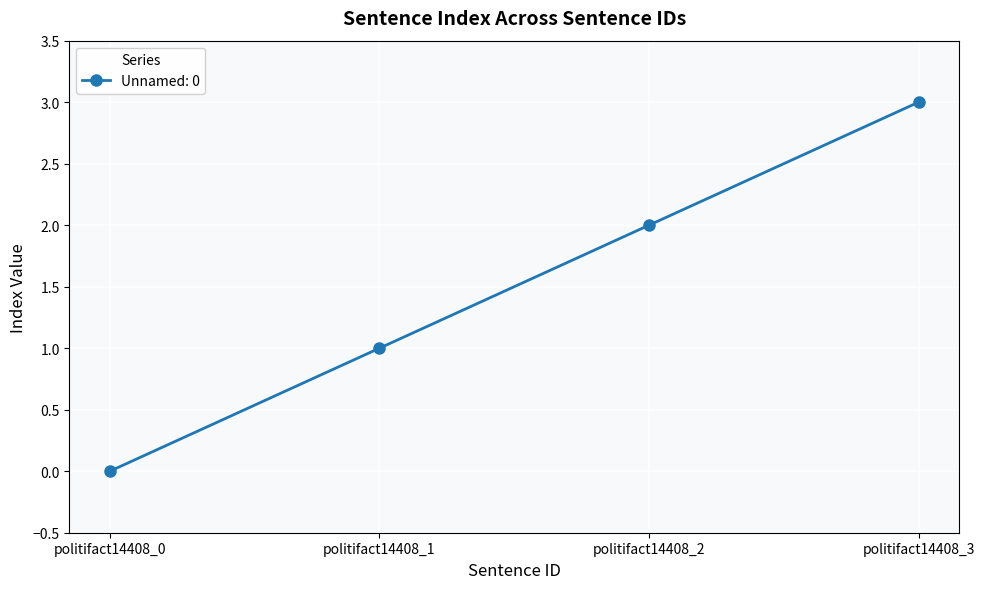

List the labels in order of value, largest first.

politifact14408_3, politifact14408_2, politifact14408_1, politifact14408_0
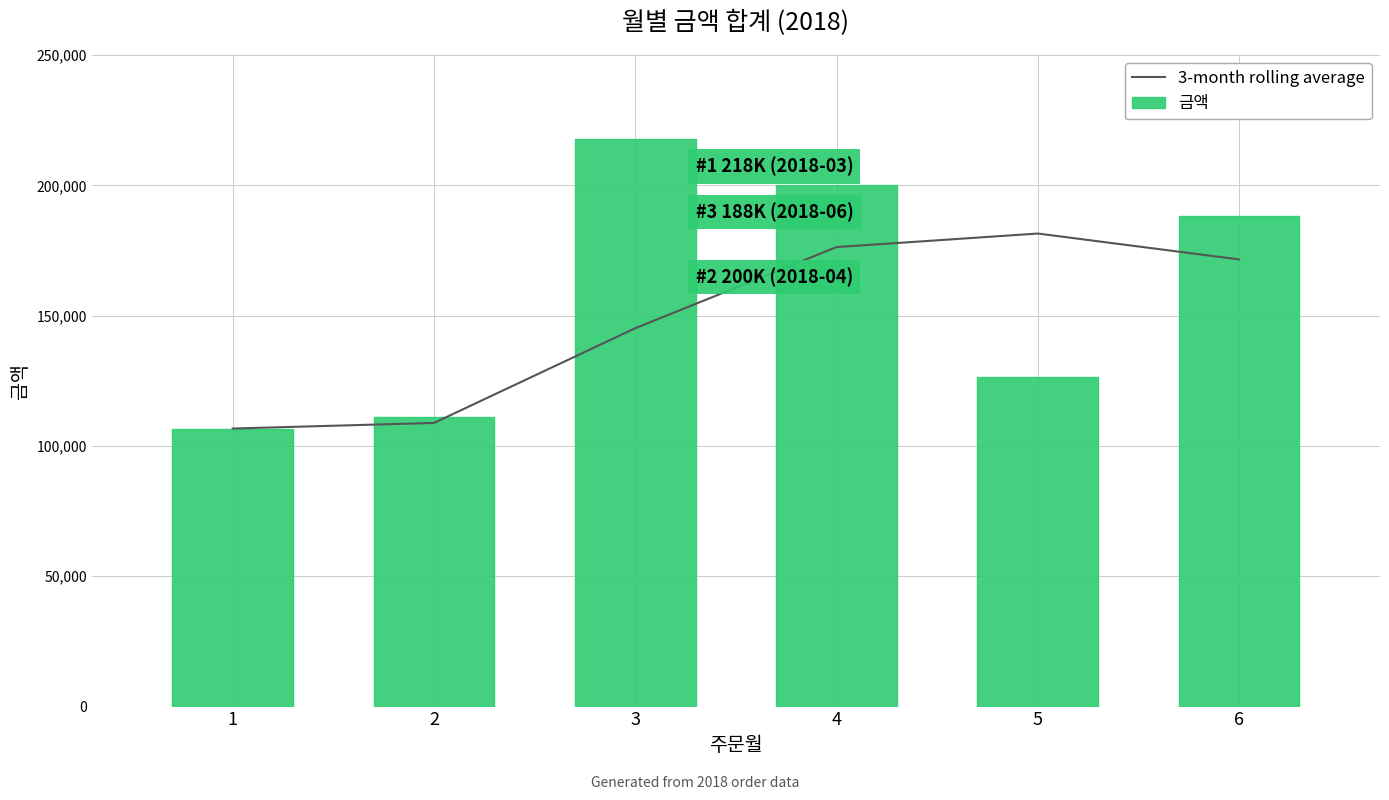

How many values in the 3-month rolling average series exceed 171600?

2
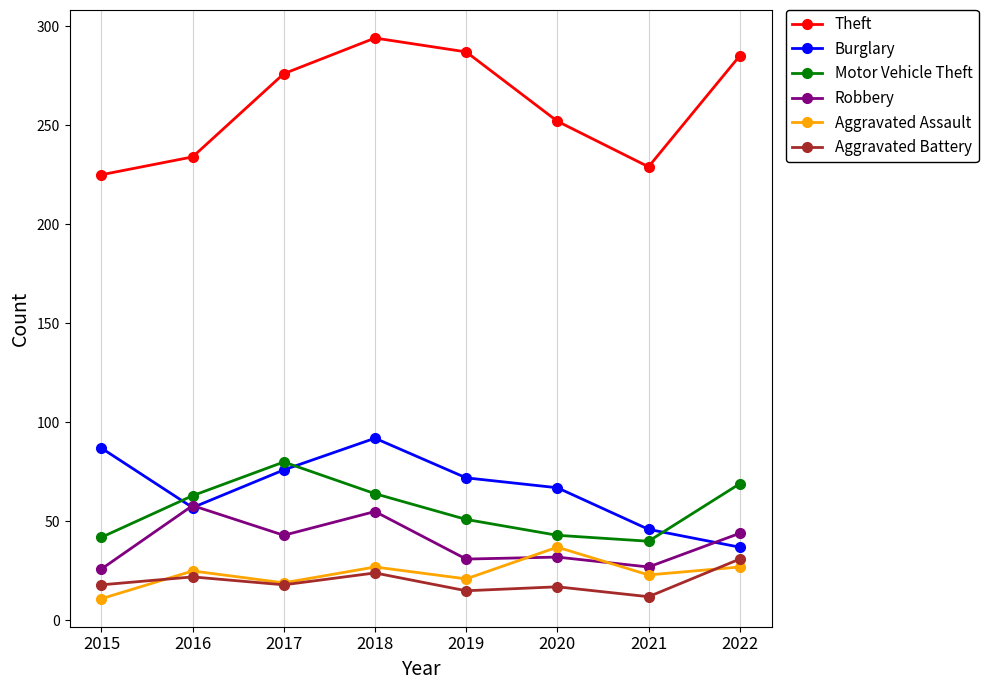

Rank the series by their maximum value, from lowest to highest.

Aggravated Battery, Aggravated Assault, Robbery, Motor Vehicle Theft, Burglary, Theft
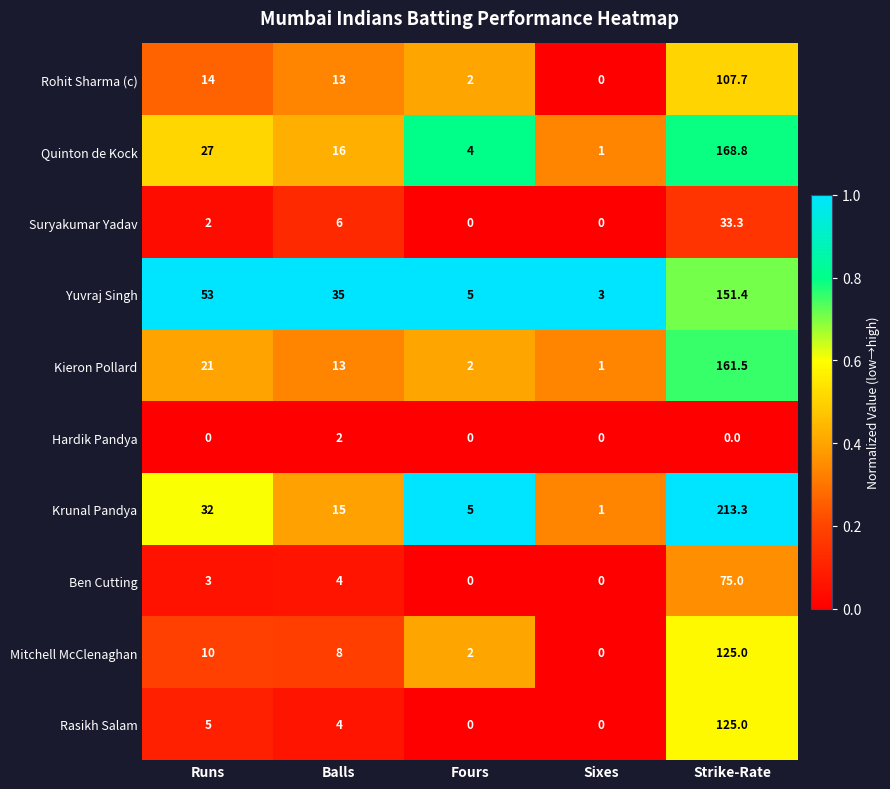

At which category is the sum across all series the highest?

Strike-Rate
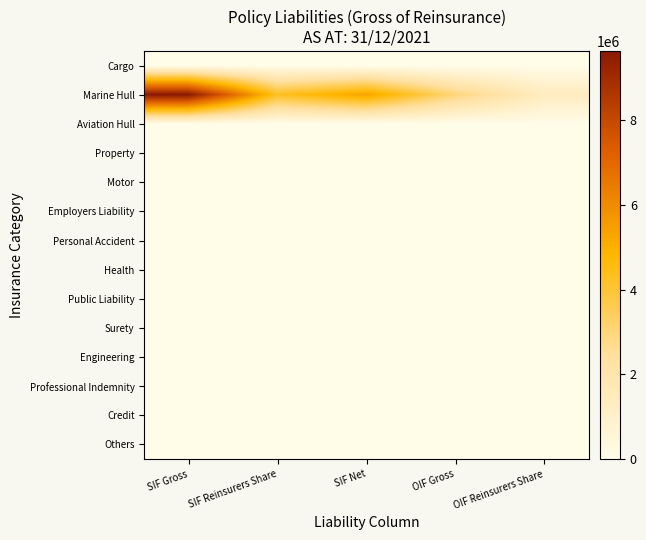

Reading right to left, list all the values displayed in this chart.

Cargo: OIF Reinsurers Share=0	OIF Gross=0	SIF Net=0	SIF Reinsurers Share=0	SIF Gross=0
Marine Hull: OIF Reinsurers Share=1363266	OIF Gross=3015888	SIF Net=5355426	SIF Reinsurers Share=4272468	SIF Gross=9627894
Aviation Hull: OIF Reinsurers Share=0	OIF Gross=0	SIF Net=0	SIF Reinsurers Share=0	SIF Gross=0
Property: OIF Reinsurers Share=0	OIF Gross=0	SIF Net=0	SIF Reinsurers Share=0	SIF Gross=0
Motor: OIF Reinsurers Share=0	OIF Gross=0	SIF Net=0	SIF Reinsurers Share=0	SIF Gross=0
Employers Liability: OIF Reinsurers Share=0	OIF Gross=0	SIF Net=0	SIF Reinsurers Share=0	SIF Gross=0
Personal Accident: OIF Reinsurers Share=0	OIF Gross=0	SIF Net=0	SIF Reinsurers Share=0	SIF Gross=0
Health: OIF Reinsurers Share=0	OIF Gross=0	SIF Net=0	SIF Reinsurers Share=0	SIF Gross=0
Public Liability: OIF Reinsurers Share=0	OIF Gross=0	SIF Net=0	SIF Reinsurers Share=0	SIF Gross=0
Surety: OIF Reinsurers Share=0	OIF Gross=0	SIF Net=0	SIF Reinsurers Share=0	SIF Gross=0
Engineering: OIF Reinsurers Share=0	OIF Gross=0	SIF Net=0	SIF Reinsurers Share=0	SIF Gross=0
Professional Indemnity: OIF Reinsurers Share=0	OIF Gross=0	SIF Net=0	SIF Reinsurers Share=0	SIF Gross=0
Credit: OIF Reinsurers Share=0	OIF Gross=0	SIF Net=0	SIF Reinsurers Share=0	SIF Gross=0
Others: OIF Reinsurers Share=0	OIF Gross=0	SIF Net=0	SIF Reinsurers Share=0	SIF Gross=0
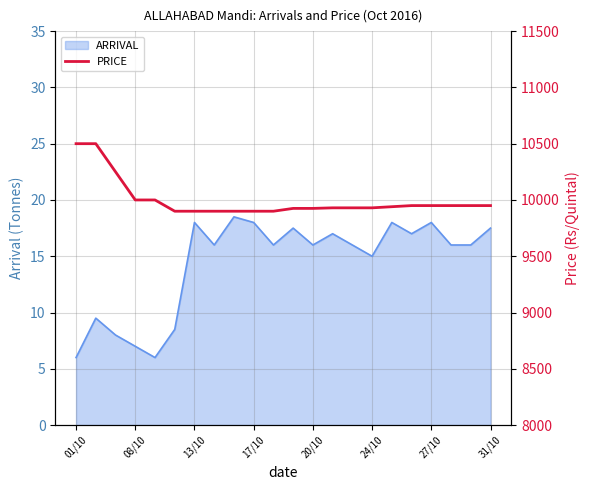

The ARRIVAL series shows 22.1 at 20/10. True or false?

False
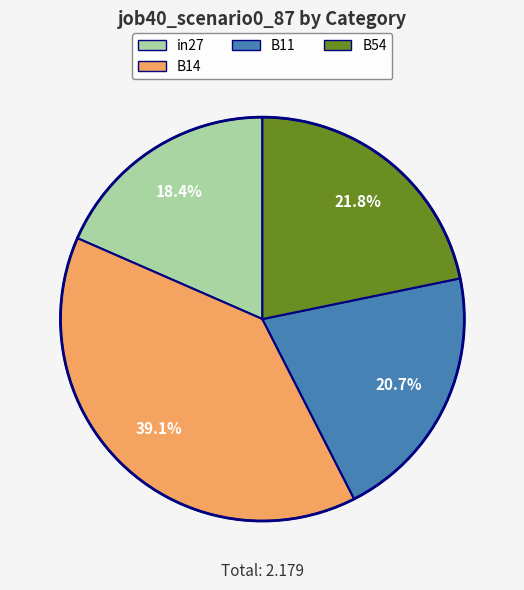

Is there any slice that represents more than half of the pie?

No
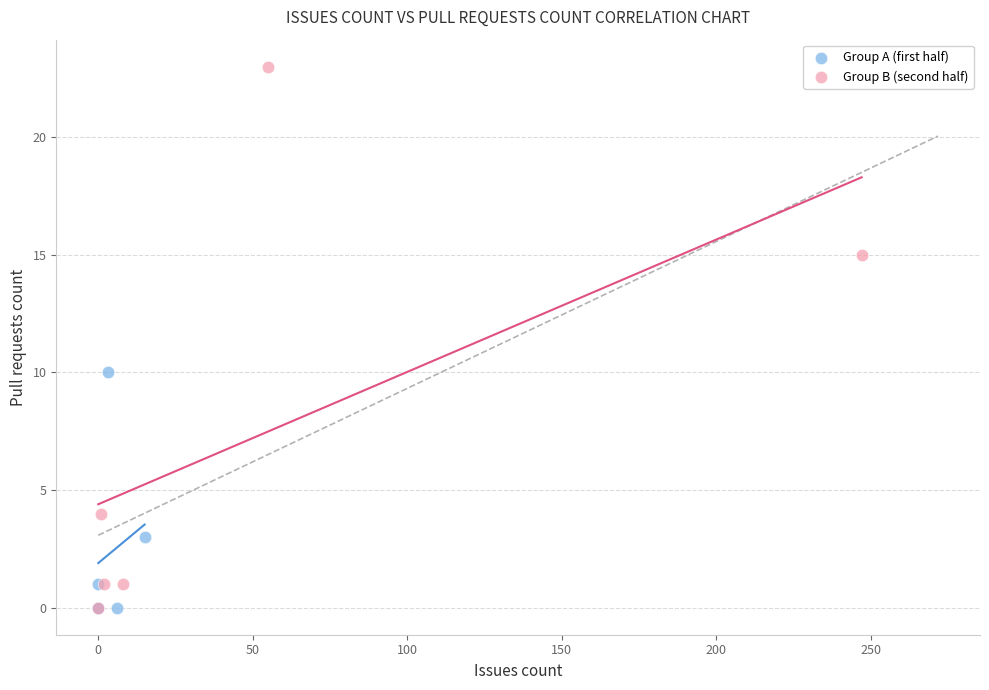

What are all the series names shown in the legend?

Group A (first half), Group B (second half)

#### What the task requires
Copy out the entire listing above word for word, leaving out the pictures.

#### Final answer
List the labels in order of value, largest first.

politifact14408_3, politifact14408_2, politifact14408_1, politifact14408_0

How many values in the 3-month rolling average series exceed 171600?

2

Rank the series by their maximum value, from lowest to highest.

Aggravated Battery, Aggravated Assault, Robbery, Motor Vehicle Theft, Burglary, Theft

At which category is the sum across all series the highest?

Strike-Rate

Reading right to left, list all the values displayed in this chart.

Cargo: OIF Reinsurers Share=0	OIF Gross=0	SIF Net=0	SIF Reinsurers Share=0	SIF Gross=0
Marine Hull: OIF Reinsurers Share=1363266	OIF Gross=3015888	SIF Net=5355426	SIF Reinsurers Share=4272468	SIF Gross=9627894
Aviation Hull: OIF Reinsurers Share=0	OIF Gross=0	SIF Net=0	SIF Reinsurers Share=0	SIF Gross=0
Property: OIF Reinsurers Share=0	OIF Gross=0	SIF Net=0	SIF Reinsurers Share=0	SIF Gross=0
Motor: OIF Reinsurers Share=0	OIF Gross=0	SIF Net=0	SIF Reinsurers Share=0	SIF Gross=0
Employers Liability: OIF Reinsurers Share=0	OIF Gross=0	SIF Net=0	SIF Reinsurers Share=0	SIF Gross=0
Personal Accident: OIF Reinsurers Share=0	OIF Gross=0	SIF Net=0	SIF Reinsurers Share=0	SIF Gross=0
Health: OIF Reinsurers Share=0	OIF Gross=0	SIF Net=0	SIF Reinsurers Share=0	SIF Gross=0
Public Liability: OIF Reinsurers Share=0	OIF Gross=0	SIF Net=0	SIF Reinsurers Share=0	SIF Gross=0
Surety: OIF Reinsurers Share=0	OIF Gross=0	SIF Net=0	SIF Reinsurers Share=0	SIF Gross=0
Engineering: OIF Reinsurers Share=0	OIF Gross=0	SIF Net=0	SIF Reinsurers Share=0	SIF Gross=0
Professional Indemnity: OIF Reinsurers Share=0	OIF Gross=0	SIF Net=0	SIF Reinsurers Share=0	SIF Gross=0
Credit: OIF Reinsurers Share=0	OIF Gross=0	SIF Net=0	SIF Reinsurers Share=0	SIF Gross=0
Others: OIF Reinsurers Share=0	OIF Gross=0	SIF Net=0	SIF Reinsurers Share=0	SIF Gross=0

The ARRIVAL series shows 22.1 at 20/10. True or false?

False

Is there any slice that represents more than half of the pie?

No

What are all the series names shown in the legend?

Group A (first half), Group B (second half)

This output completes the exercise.